A) La Loi nouvelle, donnée par Notre-Seigneur à l’humanité, reprenait, confirmait, éclairait la loi naturelle et la loi mosaïque dans l’ensemble de leurs commandements moraux (Décalogue) ; elle leur ajoutait, outre un petit nombre de préceptes (sur les vertus théologales, l’Eglise, etc…), cet idéal de pauvreté, de chasteté, d’obéissance, d’humilité, de souffrance rédemptrice, qui constitue les conseils évangéliques ; en même temps qu’elle abolissait les dispositions cérémonielles de l’Ancien Testament, elle apportait tout un ensemble de moyens capables d’aider à mener cette vie supérieure (prières, rites, sacrements…) dans une société placée au-dessus des sociétés purement humaines (l’Eglise).

B) Les Apôtres, soutenus et éclairés par l’Esprit Saint, enseignèrent au monde païen la doctrine de leur Maître : leur prédication (l’Evangile) et leurs écrits ne sont pas encore de la théologie morale, mais en constituent la principale source ; et déjà certaines de leurs lettres (surtout celles de Saint Paul) visent à une exposition plus méthodique, à une application plus raisonnée de la morale chrétienne.

Cette tendance s’accentue chez les Pères et les écrivains ecclésiastiques, qui se succèdent dans les siècles suivants. Les ouvrages, où ils traitent de la morale, sont très divers : discours et exhortations, traités généraux ou particuliers, lettres, commentaires de l’Ecriture, exposent le plus souvent cette morale directement, « littérairement » pour ainsi dire, sans se préoccuper beaucoup de la systématiser, de distinguer vérités dogmatiques et vérités pratiques, commandements et conseils, principes et conclusions. Quelques-uns de ces ouvrages cependant, par leurs sujets plus distincts, par des analyses plus poussées, par l’utilisation des philosophies anciennes, sont déjà de vrais essais de théologie morale, — ils l’annoncent et la préparent : ainsi en particulier certaines œuvres de Clément d’Alexandrie, d’Origène, de Tertullien, de saint Cyprien, et surtout de saint Ambroise, de saint Augustin et de saint Grégoire le Grand.

C) Il faut arriver jusqu’au Moyen Age pour voir se constituer complètement la théologie morale ; c’est le grand effort de la scolastique qui lui trace la voie définitive.
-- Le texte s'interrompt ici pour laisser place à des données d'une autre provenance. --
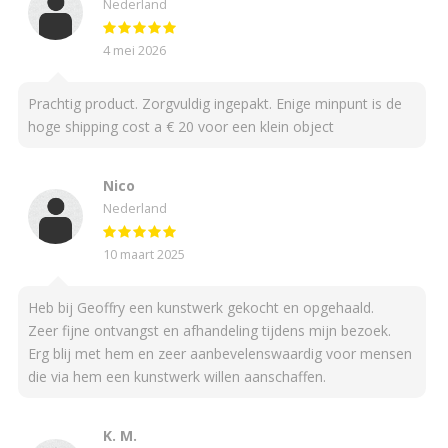
Nederland
4 mei 2026
Prachtig product. Zorgvuldig ingepakt. Enige minpunt is de
hoge shipping cost a € 20 voor een klein object
Nico
Nederland
10 maart 2025
Heb bij Geoffry een kunstwerk gekocht en opgehaald.
Zeer fijne ontvangst en afhandeling tijdens mijn bezoek.
Erg blij met hem en zeer aanbevelenswaardig voor mensen
die via hem een kunstwerk willen aanschaffen.
K. M.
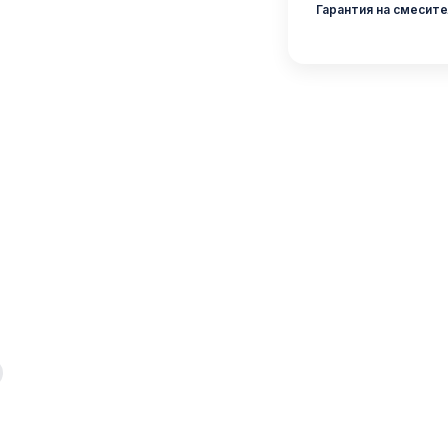
Гарантия на смесите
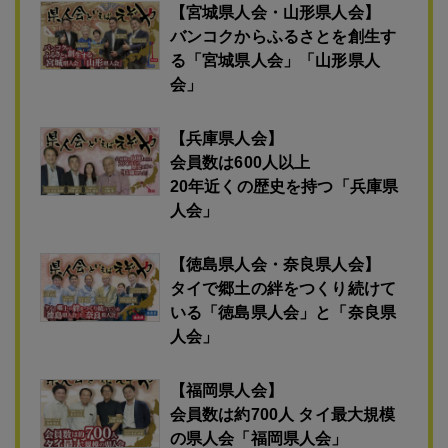
おすすめ
【宮城県人会・山形県人会】
バンコクからふるさとを創生す
る「宮城県人会」「山形県人
会」
【兵庫県人会】
会員数は600人以上
20年近くの歴史を持つ「兵庫県
人会」
【徳島県人会・奈良県人会】
タイで郷土の絆をつくり続けて
いる「徳島県人会」と「奈良県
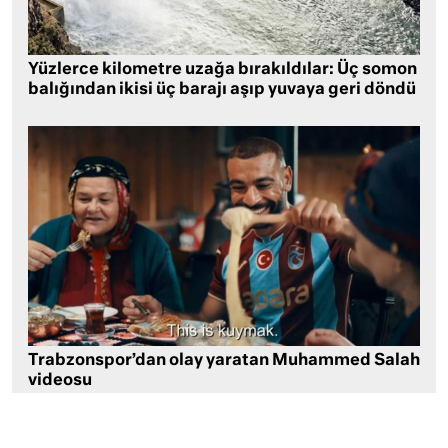
Yüzlerce kilometre uzağa bırakıldılar: Üç somon
balığından ikisi üç barajı aşıp yuvaya geri döndü
Trabzonspor’dan olay yaratan Muhammed Salah
videosu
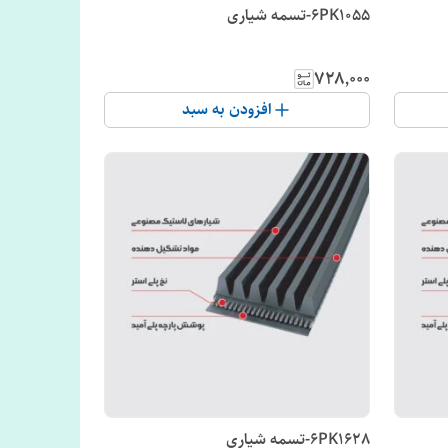
6PK1055-تسمه شیاری
۷۲۸٬۰۰۰
افزودن به سبد
6PK1628-تسمه شیاری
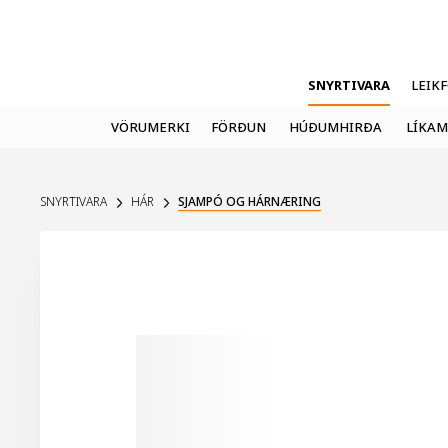
SNYRTIVARA
LEIK
VÖRUMERKI
FÖRÐUN
HÚÐUMHIRÐA
LÍKAM
SNYRTIVARA
HÁR
SJAMPÓ OG HÁRNÆRING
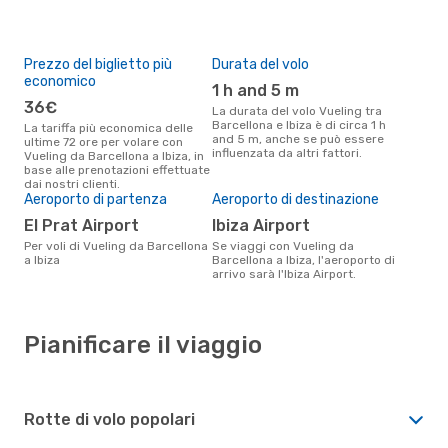
Prezzo del biglietto più
Durata del volo
economico
1 h and 5 m
36€
La durata del volo Vueling tra
Barcellona e Ibiza è di circa 1 h
La tariffa più economica delle
and 5 m, anche se può essere
ultime 72 ore per volare con
influenzata da altri fattori.
Vueling da Barcellona a Ibiza, in
base alle prenotazioni effettuate
dai nostri clienti.
Aeroporto di partenza
Aeroporto di destinazione
El Prat Airport
Ibiza Airport
Per voli di Vueling da Barcellona
Se viaggi con Vueling da
a Ibiza
Barcellona a Ibiza, l'aeroporto di
arrivo sarà l'Ibiza Airport.
Pianificare il viaggio
Rotte di volo popolari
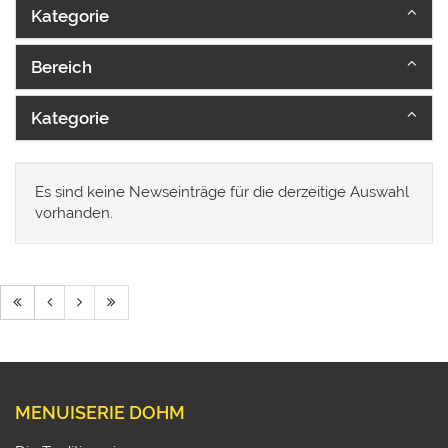
Kategorie
Bereich
Kategorie
Es sind keine Newseinträge für die derzeitige Auswahl
vorhanden.
MENUISERIE DOHM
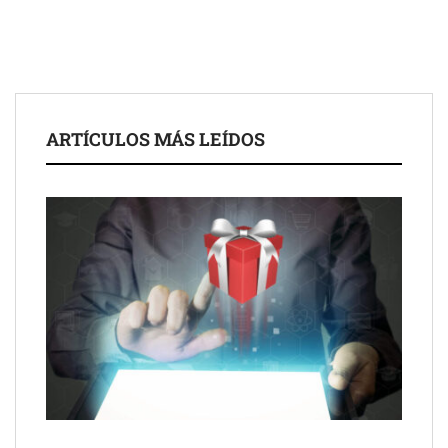
de 50 años
ARTÍCULOS MÁS LEÍDOS
Schaeffler mejora su rentabilidad en el primer semestre de 2026
NOVA: innovación y diseño que transforman espacios de la
mano de Tormo Franquicias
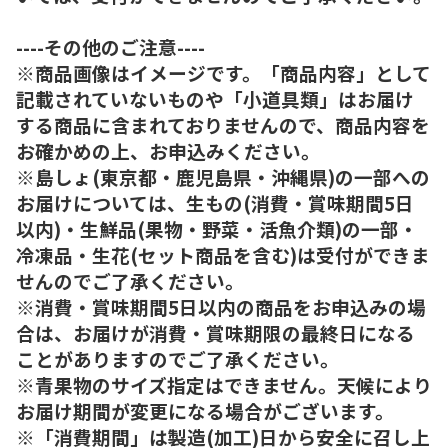
----その他のご注意----
※商品画像はイメージです。「商品内容」として
記載されていないものや「小道具類」はお届け
する商品に含まれておりませんので、商品内容を
お確かめの上、お申込みください。
※島しょ(東京都・鹿児島県・沖縄県)の一部への
お届けについては、生もの(消費・賞味期間5日
以内)・生鮮品(果物・野菜・活魚介類)の一部・
冷凍品・生花(セット商品を含む)は受付ができま
せんのでご了承ください。
※消費・賞味期間5日以内の商品をお申込みの場
合は、お届けが消費・賞味期限の最終日になる
ことがありますのでご了承ください。
※青果物のサイズ指定はできません。天候により
お届け期間が変更になる場合がございます。
※「消費期間」は製造(加工)日から安全に召し上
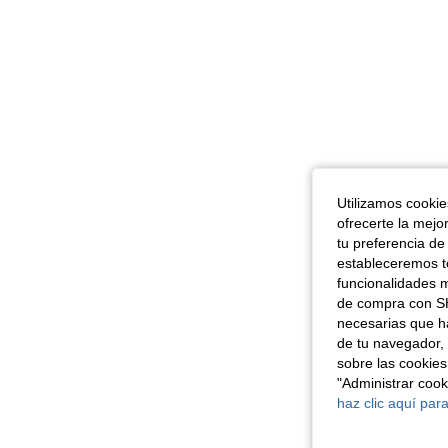
Utilizamos cookies
ofrecerte la mejo
tu preferencia de
estableceremos to
funcionalidades m
de compra con SH
necesarias que h
de tu navegador, 
sobre las cookies
"Administrar coo
haz clic aquí para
Saint Thomas profite des travaux faits par saint Anselme, Abélard, Alexandre de Halès, Albert le Grand ; il part de l’inventaire patristique établi par Pierrr Lombard (Somme des Sentences) ; il utilise la philosophie aristotélicienne transmise par les Arabes, et, dans sa Somme Théologique, après avoir traité de Dieu créateur et rédempteur de l’homme, il expose comment ce dernier, doué du libre arbitre, peut en user pour retourner vers Dieu, en ornant son âme des vertus, en la préservant des péchés et des vices, en s’aidant des moyens multiples si libéralement mis à sa disposition par l’Eglise et dont les principaux sont les sacrements, — magnifique ensemble systématique de doctrines qui triomphera de toutes les critiques et l’emportera bientôt définitivement sur tous les essais similaires tentés par ses rivaux, comme Duns Scot. L’Eglise a finalement adopté la synthèse thomiste et en a fait la base de son enseignement théologique.